_WHAT THIS TASK INVOLVES_:
Below are some records; return each one exactly as written.

(Data records)
◆ ◆ ◆ ◆

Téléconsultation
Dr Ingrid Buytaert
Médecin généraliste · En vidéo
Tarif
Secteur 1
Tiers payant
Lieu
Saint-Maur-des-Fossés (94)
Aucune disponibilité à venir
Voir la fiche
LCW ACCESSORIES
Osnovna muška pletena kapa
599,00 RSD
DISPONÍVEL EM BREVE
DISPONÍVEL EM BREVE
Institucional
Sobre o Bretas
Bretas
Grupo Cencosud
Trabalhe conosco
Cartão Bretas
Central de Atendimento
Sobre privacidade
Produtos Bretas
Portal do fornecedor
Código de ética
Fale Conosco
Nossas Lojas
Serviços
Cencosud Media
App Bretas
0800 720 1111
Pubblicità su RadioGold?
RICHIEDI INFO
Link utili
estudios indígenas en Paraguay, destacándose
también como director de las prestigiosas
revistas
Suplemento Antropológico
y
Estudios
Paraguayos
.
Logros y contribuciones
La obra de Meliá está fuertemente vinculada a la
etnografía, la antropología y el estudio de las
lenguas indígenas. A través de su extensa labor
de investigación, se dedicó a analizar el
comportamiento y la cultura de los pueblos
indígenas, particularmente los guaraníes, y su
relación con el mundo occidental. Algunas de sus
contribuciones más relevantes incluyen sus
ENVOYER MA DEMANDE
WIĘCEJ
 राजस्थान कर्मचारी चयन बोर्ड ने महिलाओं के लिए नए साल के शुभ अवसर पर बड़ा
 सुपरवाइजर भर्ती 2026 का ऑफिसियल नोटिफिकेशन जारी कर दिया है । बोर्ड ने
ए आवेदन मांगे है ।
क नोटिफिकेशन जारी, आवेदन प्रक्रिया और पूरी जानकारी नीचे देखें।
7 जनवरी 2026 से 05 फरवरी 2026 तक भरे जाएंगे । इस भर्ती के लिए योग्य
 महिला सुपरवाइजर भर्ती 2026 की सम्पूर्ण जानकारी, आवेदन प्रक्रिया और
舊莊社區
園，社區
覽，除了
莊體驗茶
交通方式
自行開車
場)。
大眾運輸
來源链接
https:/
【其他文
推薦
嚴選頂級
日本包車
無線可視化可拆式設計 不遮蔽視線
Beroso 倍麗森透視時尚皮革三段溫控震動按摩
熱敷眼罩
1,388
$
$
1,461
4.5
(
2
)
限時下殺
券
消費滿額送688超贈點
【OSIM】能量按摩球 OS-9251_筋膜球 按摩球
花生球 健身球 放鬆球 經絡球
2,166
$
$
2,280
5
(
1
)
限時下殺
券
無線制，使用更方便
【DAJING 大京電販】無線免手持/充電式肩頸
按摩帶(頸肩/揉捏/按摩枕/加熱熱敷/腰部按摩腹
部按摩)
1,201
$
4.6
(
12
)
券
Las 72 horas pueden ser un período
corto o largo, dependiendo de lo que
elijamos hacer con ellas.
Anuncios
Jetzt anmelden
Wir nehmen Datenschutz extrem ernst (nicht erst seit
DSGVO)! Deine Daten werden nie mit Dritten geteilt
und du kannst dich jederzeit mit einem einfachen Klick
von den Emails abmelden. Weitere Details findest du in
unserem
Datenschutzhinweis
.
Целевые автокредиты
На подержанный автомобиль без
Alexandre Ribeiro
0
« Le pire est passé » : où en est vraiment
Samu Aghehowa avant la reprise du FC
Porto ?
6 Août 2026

◆ ◆ ◆ ◆

_ANSWER BOX_:
Téléconsultation
Dr Ingrid Buytaert
Médecin généraliste · En vidéo
Tarif
Secteur 1
Tiers payant
Lieu
Saint-Maur-des-Fossés (94)
Aucune disponibilité à venir
Voir la fiche
LCW ACCESSORIES
Osnovna muška pletena kapa
599,00 RSD
DISPONÍVEL EM BREVE
DISPONÍVEL EM BREVE
Institucional
Sobre o Bretas
Bretas
Grupo Cencosud
Trabalhe conosco
Cartão Bretas
Central de Atendimento
Sobre privacidade
Produtos Bretas
Portal do fornecedor
Código de ética
Fale Conosco
Nossas Lojas
Serviços
Cencosud Media
App Bretas
0800 720 1111
Pubblicità su RadioGold?
RICHIEDI INFO
Link utili
estudios indígenas en Paraguay, destacándose
también como director de las prestigiosas
revistas
Suplemento Antropológico
y
Estudios
Paraguayos
.
Logros y contribuciones
La obra de Meliá está fuertemente vinculada a la
etnografía, la antropología y el estudio de las
lenguas indígenas. A través de su extensa labor
de investigación, se dedicó a analizar el
comportamiento y la cultura de los pueblos
indígenas, particularmente los guaraníes, y su
relación con el mundo occidental. Algunas de sus
contribuciones más relevantes incluyen sus
ENVOYER MA DEMANDE
WIĘCEJ
 राजस्थान कर्मचारी चयन बोर्ड ने महिलाओं के लिए नए साल के शुभ अवसर पर बड़ा
 सुपरवाइजर भर्ती 2026 का ऑफिसियल नोटिफिकेशन जारी कर दिया है । बोर्ड ने
ए आवेदन मांगे है ।
क नोटिफिकेशन जारी, आवेदन प्रक्रिया और पूरी जानकारी नीचे देखें।
7 जनवरी 2026 से 05 फरवरी 2026 तक भरे जाएंगे । इस भर्ती के लिए योग्य
 महिला सुपरवाइजर भर्ती 2026 की सम्पूर्ण जानकारी, आवेदन प्रक्रिया और
舊莊社區
園，社區
覽，除了
莊體驗茶
交通方式
自行開車
場)。
大眾運輸
來源链接
https:/
【其他文
推薦
嚴選頂級
日本包車
無線可視化可拆式設計 不遮蔽視線
Beroso 倍麗森透視時尚皮革三段溫控震動按摩
熱敷眼罩
1,388
$
$
1,461
4.5
(
2
)
限時下殺
券
消費滿額送688超贈點
【OSIM】能量按摩球 OS-9251_筋膜球 按摩球
花生球 健身球 放鬆球 經絡球
2,166
$
$
2,280
5
(
1
)
限時下殺
券
無線制，使用更方便
【DAJING 大京電販】無線免手持/充電式肩頸
按摩帶(頸肩/揉捏/按摩枕/加熱熱敷/腰部按摩腹
部按摩)
1,201
$
4.6
(
12
)
券
Las 72 horas pueden ser un período
corto o largo, dependiendo de lo que
elijamos hacer con ellas.
Anuncios
Jetzt anmelden
Wir nehmen Datenschutz extrem ernst (nicht erst seit
DSGVO)! Deine Daten werden nie mit Dritten geteilt
und du kannst dich jederzeit mit einem einfachen Klick
von den Emails abmelden. Weitere Details findest du in
unserem
Datenschutzhinweis
.
Целевые автокредиты
На подержанный автомобиль без
Alexandre Ribeiro
0
« Le pire est passé » : où en est vraiment
Samu Aghehowa avant la reprise du FC
Porto ?
6 Août 2026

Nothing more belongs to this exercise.